▶ **EXERCISE A**
Retype the passage on Lieu's baking exactly, everything from "A sample of" down to "with elastic waistbands.".
▶ **EXERCISE B**
Extend the passage on Lieu's baking, picking up after its final sentence.

▶ **DOCUMENT SECTION**
┌──
An innovative enthusiast with a penchant for exploration, Lieu notes “people may be surprised with how many things you can make in the microwave” such as mochi, boba, mango sticky rice.  “You can also use a rice cooker to ‘bake’ all kinds of cakes” adding, “You could call me an experimental baker and synthesizer.  I always like to add to or change up recipes.  If a cookie recipe calls for a pinch of salt, I’ll put in at least a teaspoon of miso instead to add a subtle pop of umami.  I love spicing chocolatey desserts with gochujang (or even sriracha!).”

A sample of inventive recipes found among the pages include Korean Garlic Cream Cheese Milk Buns, a Tri-Color Japanese-Style Matcha Cheesecake, Mochi Pon de Ring Donuts, Five-Spice Cinnamon Buns, Hong Kong Dan Tat (egg tarts) and Milk Tea Popsicles.  Abandon any resolve to diet.  Once your eyes encounter the in-living-color gastronomies, all is lost.  Reader alert: immediately seek clothing with elastic waistbands. 

Awash with recipes, more of Lieu’s creations can be found on her: 

Instagram page subtleasiankitch (https://www.instagram.com/subtleasiankitch/?hl=en), 

TikTok page (https://www.tiktok.com/@subtleasian.baking), 

Facebook baking group page (https://www.facebook.com/groups/subtleasianbaking),

  and website (https://www.modernasianbaking.com).
└──
▶ **GIVEN ENTRIES**
┌──
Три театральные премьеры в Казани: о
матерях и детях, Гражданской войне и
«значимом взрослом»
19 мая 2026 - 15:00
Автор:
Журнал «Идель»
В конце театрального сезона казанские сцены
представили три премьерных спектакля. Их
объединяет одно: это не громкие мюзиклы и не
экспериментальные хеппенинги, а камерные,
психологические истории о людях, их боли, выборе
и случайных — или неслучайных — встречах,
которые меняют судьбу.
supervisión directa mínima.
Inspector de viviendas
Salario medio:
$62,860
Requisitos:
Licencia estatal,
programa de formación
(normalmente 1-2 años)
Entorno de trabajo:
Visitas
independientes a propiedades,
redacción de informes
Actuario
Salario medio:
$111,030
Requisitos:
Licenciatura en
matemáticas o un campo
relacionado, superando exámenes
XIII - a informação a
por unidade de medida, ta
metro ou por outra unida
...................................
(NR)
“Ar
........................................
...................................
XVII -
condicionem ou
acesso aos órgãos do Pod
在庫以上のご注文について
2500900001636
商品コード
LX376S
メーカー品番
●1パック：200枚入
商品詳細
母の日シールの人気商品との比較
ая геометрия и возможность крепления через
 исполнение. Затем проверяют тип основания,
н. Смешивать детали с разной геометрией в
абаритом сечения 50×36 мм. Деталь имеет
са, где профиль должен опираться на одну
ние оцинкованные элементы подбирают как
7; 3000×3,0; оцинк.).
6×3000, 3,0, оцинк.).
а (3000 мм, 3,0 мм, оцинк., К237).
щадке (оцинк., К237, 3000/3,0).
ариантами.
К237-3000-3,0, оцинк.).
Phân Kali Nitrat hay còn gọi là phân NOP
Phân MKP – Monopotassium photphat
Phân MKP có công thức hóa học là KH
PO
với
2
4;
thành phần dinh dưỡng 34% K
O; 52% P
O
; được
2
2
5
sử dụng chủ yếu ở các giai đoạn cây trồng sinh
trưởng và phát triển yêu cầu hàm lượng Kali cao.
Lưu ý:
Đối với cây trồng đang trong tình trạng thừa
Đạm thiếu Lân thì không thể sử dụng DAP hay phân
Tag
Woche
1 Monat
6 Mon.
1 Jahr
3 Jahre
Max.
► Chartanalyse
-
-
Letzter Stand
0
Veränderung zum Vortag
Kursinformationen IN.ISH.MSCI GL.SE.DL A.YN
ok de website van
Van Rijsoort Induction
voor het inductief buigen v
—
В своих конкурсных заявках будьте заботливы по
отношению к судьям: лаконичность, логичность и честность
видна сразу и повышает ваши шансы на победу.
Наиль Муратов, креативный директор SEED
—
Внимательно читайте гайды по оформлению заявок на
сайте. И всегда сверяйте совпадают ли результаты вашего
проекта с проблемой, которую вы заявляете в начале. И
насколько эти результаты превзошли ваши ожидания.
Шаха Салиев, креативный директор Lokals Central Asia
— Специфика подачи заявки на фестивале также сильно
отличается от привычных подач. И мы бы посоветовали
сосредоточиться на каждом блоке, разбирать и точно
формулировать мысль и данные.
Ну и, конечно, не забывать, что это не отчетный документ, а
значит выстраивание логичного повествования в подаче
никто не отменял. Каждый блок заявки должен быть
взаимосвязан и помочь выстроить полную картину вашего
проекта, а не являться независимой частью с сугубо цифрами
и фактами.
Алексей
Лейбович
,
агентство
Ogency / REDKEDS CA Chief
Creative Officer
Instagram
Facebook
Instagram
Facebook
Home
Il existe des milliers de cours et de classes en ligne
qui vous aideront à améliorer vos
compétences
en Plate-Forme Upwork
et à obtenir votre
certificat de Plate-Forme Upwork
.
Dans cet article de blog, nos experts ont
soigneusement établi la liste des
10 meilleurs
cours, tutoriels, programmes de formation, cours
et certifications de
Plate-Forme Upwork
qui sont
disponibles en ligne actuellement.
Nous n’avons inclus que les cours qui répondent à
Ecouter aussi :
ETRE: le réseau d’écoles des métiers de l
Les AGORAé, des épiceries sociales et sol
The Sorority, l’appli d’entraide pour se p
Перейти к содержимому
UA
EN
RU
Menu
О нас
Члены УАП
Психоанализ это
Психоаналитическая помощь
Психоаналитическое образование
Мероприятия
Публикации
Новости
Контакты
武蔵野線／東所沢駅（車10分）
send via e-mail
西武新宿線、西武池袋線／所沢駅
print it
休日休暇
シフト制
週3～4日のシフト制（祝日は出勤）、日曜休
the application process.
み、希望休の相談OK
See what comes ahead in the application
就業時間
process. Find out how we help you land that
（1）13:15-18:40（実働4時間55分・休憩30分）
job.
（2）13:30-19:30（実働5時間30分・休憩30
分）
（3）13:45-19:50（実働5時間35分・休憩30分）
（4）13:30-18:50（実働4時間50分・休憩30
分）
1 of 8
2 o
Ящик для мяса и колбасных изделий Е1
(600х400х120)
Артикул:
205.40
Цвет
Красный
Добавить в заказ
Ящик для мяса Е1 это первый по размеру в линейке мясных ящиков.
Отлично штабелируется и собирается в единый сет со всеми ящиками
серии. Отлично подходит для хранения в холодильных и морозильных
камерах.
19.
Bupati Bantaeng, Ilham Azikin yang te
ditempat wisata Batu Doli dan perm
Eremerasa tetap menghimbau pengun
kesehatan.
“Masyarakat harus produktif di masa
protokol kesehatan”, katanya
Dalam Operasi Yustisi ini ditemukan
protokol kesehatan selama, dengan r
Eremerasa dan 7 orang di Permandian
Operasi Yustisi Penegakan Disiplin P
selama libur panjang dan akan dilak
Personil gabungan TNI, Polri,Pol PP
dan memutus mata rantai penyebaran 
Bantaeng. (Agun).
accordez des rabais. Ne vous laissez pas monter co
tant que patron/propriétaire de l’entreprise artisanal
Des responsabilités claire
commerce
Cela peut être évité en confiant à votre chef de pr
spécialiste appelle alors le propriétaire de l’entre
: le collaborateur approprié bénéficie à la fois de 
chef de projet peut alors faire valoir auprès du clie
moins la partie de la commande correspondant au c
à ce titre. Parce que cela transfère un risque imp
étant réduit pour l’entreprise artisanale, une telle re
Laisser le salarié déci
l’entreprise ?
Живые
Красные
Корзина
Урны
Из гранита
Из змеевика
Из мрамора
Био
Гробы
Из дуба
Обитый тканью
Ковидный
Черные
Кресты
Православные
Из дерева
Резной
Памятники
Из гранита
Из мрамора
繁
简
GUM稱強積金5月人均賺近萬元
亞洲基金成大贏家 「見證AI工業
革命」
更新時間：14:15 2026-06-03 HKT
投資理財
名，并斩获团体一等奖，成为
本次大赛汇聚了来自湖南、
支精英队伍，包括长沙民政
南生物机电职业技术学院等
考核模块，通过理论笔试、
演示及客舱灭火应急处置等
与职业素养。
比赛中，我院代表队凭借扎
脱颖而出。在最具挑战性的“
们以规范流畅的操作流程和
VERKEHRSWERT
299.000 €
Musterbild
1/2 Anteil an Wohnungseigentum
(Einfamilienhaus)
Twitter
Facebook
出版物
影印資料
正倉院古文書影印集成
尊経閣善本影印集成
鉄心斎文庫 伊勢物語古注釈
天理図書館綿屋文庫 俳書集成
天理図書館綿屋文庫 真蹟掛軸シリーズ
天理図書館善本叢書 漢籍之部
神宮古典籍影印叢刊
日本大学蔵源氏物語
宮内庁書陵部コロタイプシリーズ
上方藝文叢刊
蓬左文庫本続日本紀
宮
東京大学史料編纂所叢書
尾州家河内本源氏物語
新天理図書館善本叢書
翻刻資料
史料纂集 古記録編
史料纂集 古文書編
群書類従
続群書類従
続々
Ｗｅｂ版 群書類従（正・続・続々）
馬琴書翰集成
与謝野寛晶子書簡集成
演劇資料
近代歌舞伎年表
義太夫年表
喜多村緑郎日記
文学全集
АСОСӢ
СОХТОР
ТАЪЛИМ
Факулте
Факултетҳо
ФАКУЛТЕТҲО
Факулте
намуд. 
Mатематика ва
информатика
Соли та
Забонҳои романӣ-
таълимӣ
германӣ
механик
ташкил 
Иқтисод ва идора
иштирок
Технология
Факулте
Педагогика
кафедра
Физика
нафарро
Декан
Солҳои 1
└──
▶ **RESPONSE BOX A**
A sample of inventive recipes found among the pages include Korean Garlic Cream Cheese Milk Buns, a Tri-Color Japanese-Style Matcha Cheesecake, Mochi Pon de Ring Donuts, Five-Spice Cinnamon Buns, Hong Kong Dan Tat (egg tarts) and Milk Tea Popsicles.  Abandon any resolve to diet.  Once your eyes encounter the in-living-color gastronomies, all is lost.  Reader alert: immediately seek clothing with elastic waistbands.

▶ **RESPONSE BOX B**
The high-octane, energetic Lieu is currently a full-time author, blogger, mom, and recipe developer at modernasianbaking.com.  She has made an indelible mark in the once uncharted cookbook world of Asian baking, a mainstream phenomenon recently capturing the center stage on recipe-formula bookshelves.  Modern Asian Baking at Home has won accolades since its publication in June of 2022.  It was a Food and Wine Editor’s Pick in their Best Cookbooks category.  It made Publishers Weekly’s bestsellers list.  Media platform Radii China dubbed Lieu the “doyenne of Asian-style home baking”; local KING5 News anointed her the “Queen of Asian Baking”.  In 2022 Lieu was placed on the Inspiring Leaders and Changemaker List of Asian American Native Hawaiian Pacific Islander (AANHPI) honorees.  She has been featured on a plethora of local and national television and radio shows throughout the U.S. and beyond.

As successful as she has become, it has not been without pitfalls or problems.  In seeking to publish her book she was told repeatedly by publishing house representatives that “Asian characters and culture don’t sell books”.  Even after its highly successful publication and glowing reviews, a significant, noxious backlash materialized.  Lieu was told to “shut up” and received “threats, racist remarks, and a lot of cyberbullying . . . for being a visible, vocal, and viral Asian female author”.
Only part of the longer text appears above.